Haha! Read and be amazed as Logitech dances around the issue of cordless products interfering with one another. I still don't think it is likely to be a problem, but that FAQ answer does not inspire confidence.
posted by Chuckles at 12:30 PM on October 27, 2005

I can't speak to interference, because we're separated by brick walls, but I can say that the batteries in the Microsoft wireless mice and keyboard combos typically last about six months. I think I've only had to replace my current set once, and I've had them for 9 months.

(Of course, with my mouse/keyboard at home, they always go bad at exactly the wrong moment, like when playing an online game...)
posted by SpecialK at 12:43 PM on October 27, 2005

It really depends on usage.

I have been all wireless for mouse/keyboards for about 3 years.

A regular MS mouse with 2-AA batteries usually lasts me 8hrs/day over 5 days/week for about 5 weeks.

A Bluetooth MS mouse with 2-AA batteries usually lasts me 8hrs/day over 5 days/week for 3-4 weeks.

My MS wireless desktop at home, which is only used 4-6hrs per week gets about 7months on a set of AA's.

The worst thing I find about battery-operated wireless mice is the guilt I feel when discarding batteries.

I've thought of getting a rechargable - but I don't like the shape of Logitechs' mice.

Some newer MS portable wireless mice have an off switch - which is useful for when you are not actively using the machine...
posted by jkaczor at 3:16 PM on October 27, 2005

I use an MS IntelliMouse Explorer 2, it takes AA batteries so I just put NiMHs in it (and ancient nicads a couple of times). This works just fine.

I've never paid much attention to how long they last though, they take 15 minutes to fully recharge, so it just doesn't matter to me. Be more of a problem with AAAs which I've always found to be frustratingly short lifed and plain stupid (sure, they're smaller, but they're not thaaat much smaller).

What's the advantage to you of wireless in this case though? Wired optical mice have most of the same advantages. I mean, I like the wireless and all, but it's not that big a deal.
posted by The Monkey at 3:36 PM on October 27, 2005

Response by poster: The "advantage" is that we are printing our service logo onto the actual mice and phones as these are the primary tools to contact our customers with. It's a last reminder of good service.

The thought process goes like this: Everyone already has a corded mouse, so if we're going to get uniform mice across the board, why not step up and get cordless.

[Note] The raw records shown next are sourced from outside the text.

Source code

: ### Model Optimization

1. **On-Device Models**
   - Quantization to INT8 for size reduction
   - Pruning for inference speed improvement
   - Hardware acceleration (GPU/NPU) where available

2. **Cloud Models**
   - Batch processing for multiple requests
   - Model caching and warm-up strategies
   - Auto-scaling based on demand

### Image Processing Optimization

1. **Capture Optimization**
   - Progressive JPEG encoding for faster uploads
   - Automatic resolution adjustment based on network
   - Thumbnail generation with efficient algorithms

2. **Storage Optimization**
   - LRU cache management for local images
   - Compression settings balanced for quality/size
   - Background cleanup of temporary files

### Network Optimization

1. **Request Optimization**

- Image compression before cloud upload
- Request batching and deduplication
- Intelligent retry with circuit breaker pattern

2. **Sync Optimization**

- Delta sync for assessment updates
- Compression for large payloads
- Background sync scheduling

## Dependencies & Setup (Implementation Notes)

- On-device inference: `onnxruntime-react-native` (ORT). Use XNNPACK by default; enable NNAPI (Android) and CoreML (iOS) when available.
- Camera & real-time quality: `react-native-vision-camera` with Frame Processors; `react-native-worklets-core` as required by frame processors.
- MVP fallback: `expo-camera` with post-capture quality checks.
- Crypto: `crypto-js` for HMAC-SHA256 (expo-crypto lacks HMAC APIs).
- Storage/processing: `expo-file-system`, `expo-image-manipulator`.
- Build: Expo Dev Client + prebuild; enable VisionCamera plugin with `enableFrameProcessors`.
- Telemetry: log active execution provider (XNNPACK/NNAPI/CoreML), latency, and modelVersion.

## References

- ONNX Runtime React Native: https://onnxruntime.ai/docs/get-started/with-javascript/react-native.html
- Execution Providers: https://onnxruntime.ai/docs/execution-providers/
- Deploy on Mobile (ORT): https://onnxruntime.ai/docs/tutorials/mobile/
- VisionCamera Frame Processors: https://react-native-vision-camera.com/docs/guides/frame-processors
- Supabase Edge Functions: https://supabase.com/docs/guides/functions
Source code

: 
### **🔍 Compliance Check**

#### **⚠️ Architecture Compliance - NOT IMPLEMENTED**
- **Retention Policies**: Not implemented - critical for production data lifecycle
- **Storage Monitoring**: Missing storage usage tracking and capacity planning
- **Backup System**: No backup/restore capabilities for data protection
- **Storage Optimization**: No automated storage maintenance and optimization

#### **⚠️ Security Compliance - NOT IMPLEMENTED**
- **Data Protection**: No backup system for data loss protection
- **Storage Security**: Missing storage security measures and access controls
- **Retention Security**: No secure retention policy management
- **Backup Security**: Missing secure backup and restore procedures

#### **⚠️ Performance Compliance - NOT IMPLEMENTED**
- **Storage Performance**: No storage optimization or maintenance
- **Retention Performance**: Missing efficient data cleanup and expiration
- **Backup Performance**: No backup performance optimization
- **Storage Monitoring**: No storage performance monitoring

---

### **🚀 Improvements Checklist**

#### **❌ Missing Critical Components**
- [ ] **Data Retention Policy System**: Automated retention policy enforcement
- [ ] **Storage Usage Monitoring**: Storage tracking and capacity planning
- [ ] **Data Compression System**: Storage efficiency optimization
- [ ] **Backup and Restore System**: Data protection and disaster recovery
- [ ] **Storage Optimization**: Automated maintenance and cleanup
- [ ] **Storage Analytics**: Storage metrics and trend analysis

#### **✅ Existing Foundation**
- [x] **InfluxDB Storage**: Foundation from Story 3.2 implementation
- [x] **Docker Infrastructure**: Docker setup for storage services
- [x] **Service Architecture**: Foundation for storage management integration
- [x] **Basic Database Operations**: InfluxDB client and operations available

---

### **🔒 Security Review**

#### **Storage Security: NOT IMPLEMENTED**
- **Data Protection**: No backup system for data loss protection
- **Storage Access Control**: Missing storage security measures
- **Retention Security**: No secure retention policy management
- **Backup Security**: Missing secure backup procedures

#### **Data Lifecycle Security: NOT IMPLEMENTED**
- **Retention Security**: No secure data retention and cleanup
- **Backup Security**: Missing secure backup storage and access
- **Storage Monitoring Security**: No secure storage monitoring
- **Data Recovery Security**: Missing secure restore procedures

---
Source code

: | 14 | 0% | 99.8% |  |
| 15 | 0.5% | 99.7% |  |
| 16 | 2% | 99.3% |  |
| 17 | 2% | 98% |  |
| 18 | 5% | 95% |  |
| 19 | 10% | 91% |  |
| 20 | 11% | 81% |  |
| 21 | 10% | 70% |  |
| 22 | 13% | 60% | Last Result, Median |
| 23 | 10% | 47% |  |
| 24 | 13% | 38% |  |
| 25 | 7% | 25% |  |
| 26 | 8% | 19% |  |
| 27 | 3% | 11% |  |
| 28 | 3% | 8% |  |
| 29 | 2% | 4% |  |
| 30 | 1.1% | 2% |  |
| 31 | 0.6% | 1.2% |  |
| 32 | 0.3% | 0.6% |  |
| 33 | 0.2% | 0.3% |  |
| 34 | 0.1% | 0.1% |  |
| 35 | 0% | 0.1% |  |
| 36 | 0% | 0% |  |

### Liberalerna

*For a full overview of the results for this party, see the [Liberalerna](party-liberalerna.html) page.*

I'm a little concerned about the longevitiy of the rechargable mice, and the fact that you are SOL if you do run out of juice during the day.
posted by gfroese at 5:45 AM on October 28, 2005

I'm confused, are these mice going to customers or employees?

Please forgive the tone, but... I think your employees already know who they work for - it is printed on their paychecks. I can't see the advantage of giving your employees an expensive but inferior product just because it has your logo on it
posted by Chuckles at 12:38 PM on October 28, 2005

Response by poster: Chuckles,
They are going to employees. And it is not the corporate logo that is going on it, but a service program logo, set as a reminder that each time you use your mouse, keep customer service in the front of your mind.

There is definitely a cost associated with doing this, but it is relatively small and shows commitment from management to this service program, at least that's what we're hoping.